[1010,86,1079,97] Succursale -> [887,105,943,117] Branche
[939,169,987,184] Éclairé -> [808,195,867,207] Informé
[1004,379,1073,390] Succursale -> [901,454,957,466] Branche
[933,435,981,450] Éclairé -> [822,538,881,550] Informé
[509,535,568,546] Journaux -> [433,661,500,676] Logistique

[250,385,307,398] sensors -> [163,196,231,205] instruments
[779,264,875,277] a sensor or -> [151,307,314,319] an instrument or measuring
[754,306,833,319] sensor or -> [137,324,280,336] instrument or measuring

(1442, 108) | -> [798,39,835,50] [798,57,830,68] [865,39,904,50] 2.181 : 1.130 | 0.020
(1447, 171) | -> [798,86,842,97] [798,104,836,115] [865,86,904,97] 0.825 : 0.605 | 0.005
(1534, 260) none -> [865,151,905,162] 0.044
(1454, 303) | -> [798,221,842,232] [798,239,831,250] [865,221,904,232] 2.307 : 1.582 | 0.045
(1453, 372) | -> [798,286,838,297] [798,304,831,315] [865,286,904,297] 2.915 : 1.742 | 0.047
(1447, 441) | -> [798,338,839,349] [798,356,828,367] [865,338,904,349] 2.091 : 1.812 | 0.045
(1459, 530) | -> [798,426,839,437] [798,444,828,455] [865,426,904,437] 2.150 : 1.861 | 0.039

Required action
All entries must be printed exactly, with nothing omitted.

Solution to the exercise
[1010,86,1079,97] Succursale -> [887,105,943,117] Branche
[939,169,987,184] Éclairé -> [808,195,867,207] Informé
[1004,379,1073,390] Succursale -> [901,454,957,466] Branche
[933,435,981,450] Éclairé -> [822,538,881,550] Informé
[509,535,568,546] Journaux -> [433,661,500,676] Logistique

[250,385,307,398] sensors -> [163,196,231,205] instruments
[779,264,875,277] a sensor or -> [151,307,314,319] an instrument or measuring
[754,306,833,319] sensor or -> [137,324,280,336] instrument or measuring

(1442, 108) | -> [798,39,835,50] [798,57,830,68] [865,39,904,50] 2.181 : 1.130 | 0.020
(1447, 171) | -> [798,86,842,97] [798,104,836,115] [865,86,904,97] 0.825 : 0.605 | 0.005
(1534, 260) none -> [865,151,905,162] 0.044
(1454, 303) | -> [798,221,842,232] [798,239,831,250] [865,221,904,232] 2.307 : 1.582 | 0.045
(1453, 372) | -> [798,286,838,297] [798,304,831,315] [865,286,904,297] 2.915 : 1.742 | 0.047
(1447, 441) | -> [798,338,839,349] [798,356,828,367] [865,338,904,349] 2.091 : 1.812 | 0.045
(1459, 530) | -> [798,426,839,437] [798,444,828,455] [865,426,904,437] 2.150 : 1.861 | 0.039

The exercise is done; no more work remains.